The 530-foot-wide asteroid Dimorphos is orbiting another called Didymos, which is about half a mile wide.
When DART crashes into Dimorphos at a location about 6.8 million miles from Earth, telescopes here on the ground will analyze the asteroid’s orbit to see if it has changed in any way.
DART is equipped with an instrument called the Didymos Reconnaissance and Asteroid Camera for Optical Navigation (DRACO). DRACO is guiding DART to its final destination and will also provide a real-time transmission from the spacecraft, sending one image per second back to Earth.
NASA says that in the hours before impact, the screen will appear mostly black, apart from a single point of light marking the location of the binary asteroid system the spacecraft is heading toward.
But as the moment of impact approaches, the point of light will get larger and detailed asteroids will eventually become visible.

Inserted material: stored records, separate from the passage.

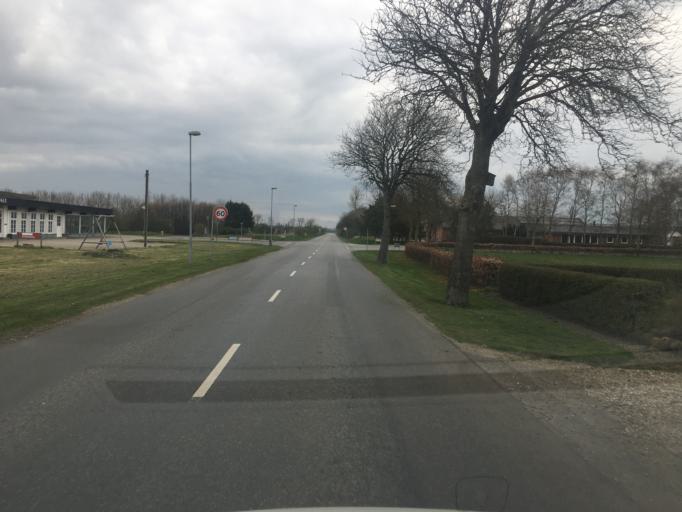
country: DK
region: South Denmark
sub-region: Tonder Kommune
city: Toftlund
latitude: 55.0634
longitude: 9.0989
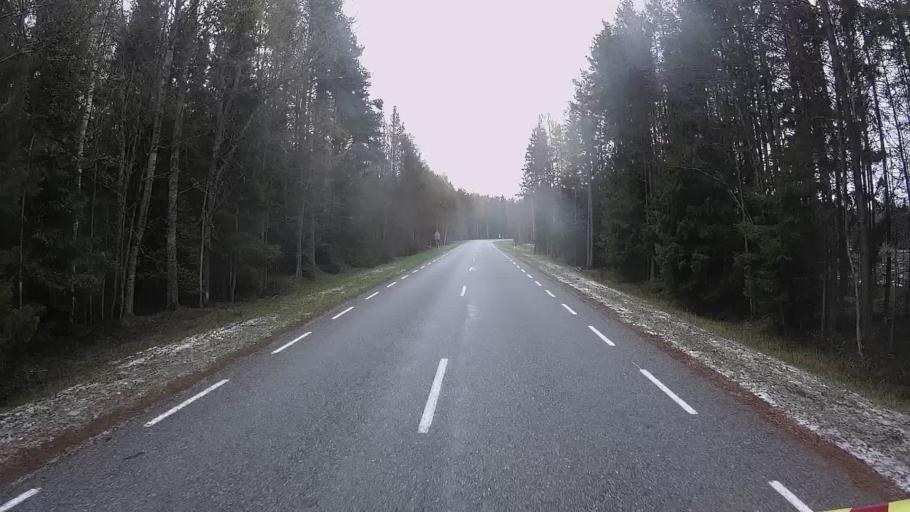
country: EE
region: Hiiumaa
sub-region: Kaerdla linn
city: Kardla
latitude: 59.0405
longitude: 22.6822
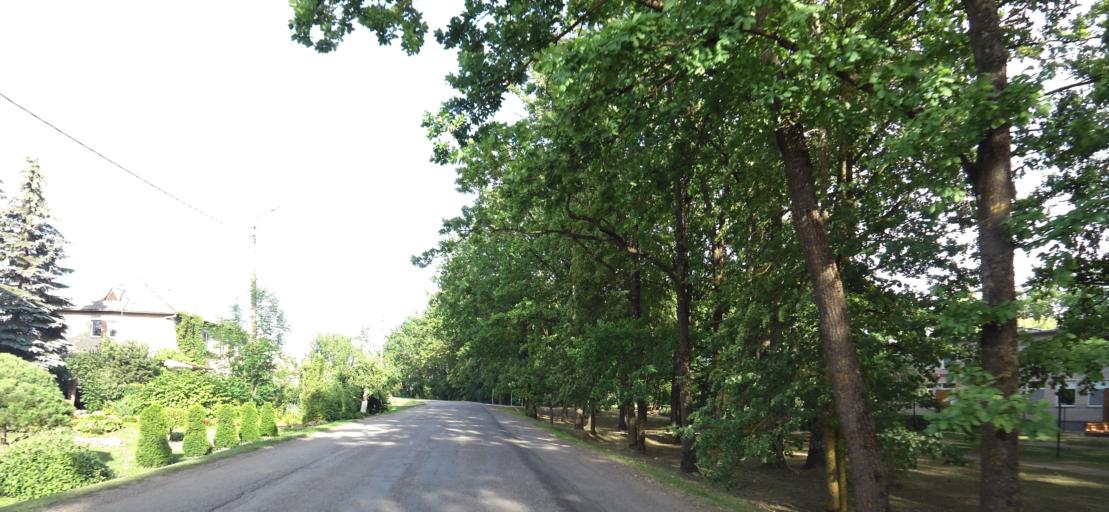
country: LT
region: Panevezys
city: Pasvalys
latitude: 56.1078
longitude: 24.4945
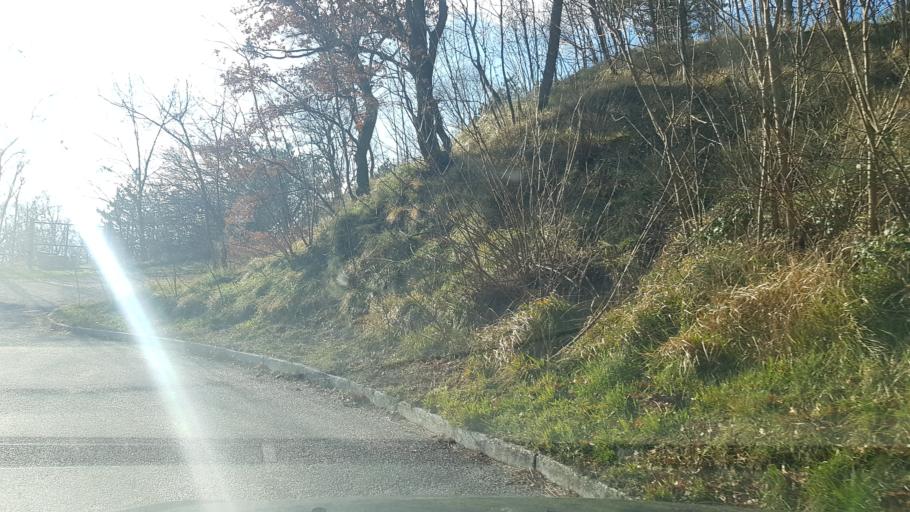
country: IT
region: Friuli Venezia Giulia
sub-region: Provincia di Trieste
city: Dolina
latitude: 45.6262
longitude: 13.8580
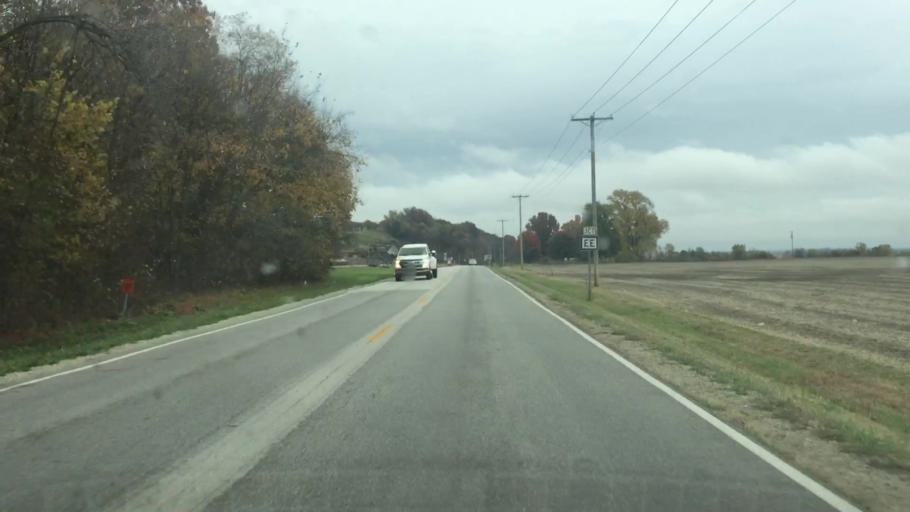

Last week, DART also released a camera called the Light Italian CubeSat for Imaging Asteroids (LICIACube). It will fly past Dimorphos about three minutes after impact, capturing high-resolution images of the crash site, including the resulting plume of asteroid material and possibly the newly formed impact crater.
The DART spacecraft is set to impact asteroid Dimorphos at 7:14 pm ET (4:14 pm PT) on Monday, September 26.
NASA offers two broadcasts of the event. The first, embedded at the top of this page, offers the most up-to-date DRACO camera feed and starts at 6 pm ET (3 pm PT). The second feeding can be found on this pageoffers similar coverage and starts half an hour earlier at 5:30 pm ET (2:30 pm PT).
NASA said that after the impact, the signal will turn black due to a loss of signal. Then, after about two minutes, the broadcast will show a replay showing the final moments before impact.
At 8 pm, NASA will broadcast a live news conference about the mission.